Beschreibung
In unterschiedlichster Form tauchen Doppelgänger in fiktionalen Erzählungen ab 1800 auf. Und dies nicht zufällig: Denn durch die ihm zu Grunde liegende Struktur der Spaltung und Verdoppelung kann der Doppelgänger zur Refl exionsfigur der modernen Literatur selbst werden. Verfolgt wird diese Struktur als so genannte Doppelgängerfigurationen an drei historischen Positionen. Vor dem Hintergrund der anthropologischen Diskussion um den Leib-Seele-Dualismus treten in Jean Pauls großen Romanen Siebenkäs und Titan leibhaftig verdoppelte wie seelisch gespaltene Figuren auf. Im Zeichen des poetischen Realismus entstehen in Theodor Storms Novellen Spaltungen und Verdoppelungen von Figuren durch mehrfach gerahmte Erinnerungen.

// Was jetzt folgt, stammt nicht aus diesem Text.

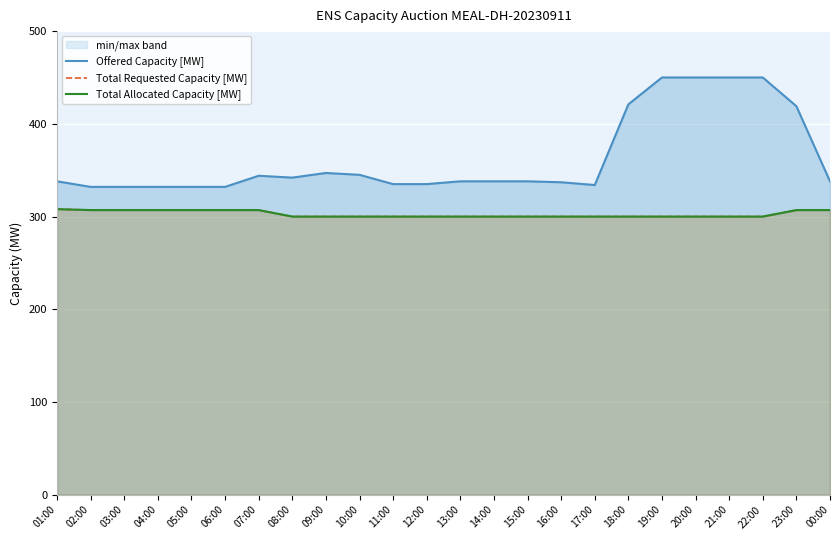

What is the value of the Offered Capacity [MW] point at the 22nd from the left?

450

In Elias Canettis Prosa löst eine Figurenpoetik der permanenten Verdoppelung die Grenze zwischen Textwelt und Wirklichkeit auf. Dabei wird die Doppelgängerfiguration zugleich in ein ethisch motiviertes Konzept der Verwandlung überführt. An allen drei historischen Positionen vermittelt die Erfahrung des ‚ganzen Menschen‘ die Struktur der Spaltung und Verdoppelung.
Der Autor Thomas Bilda, Studium der Neueren Deutschen Literaturwissenschaft sowie Neueren Geschichte an der Eberhard Karls Universität Tübingen. 2013 Promotion zum Dr. phil., gefördert durch die Landesgraduiertenförderung Baden-Württemberg.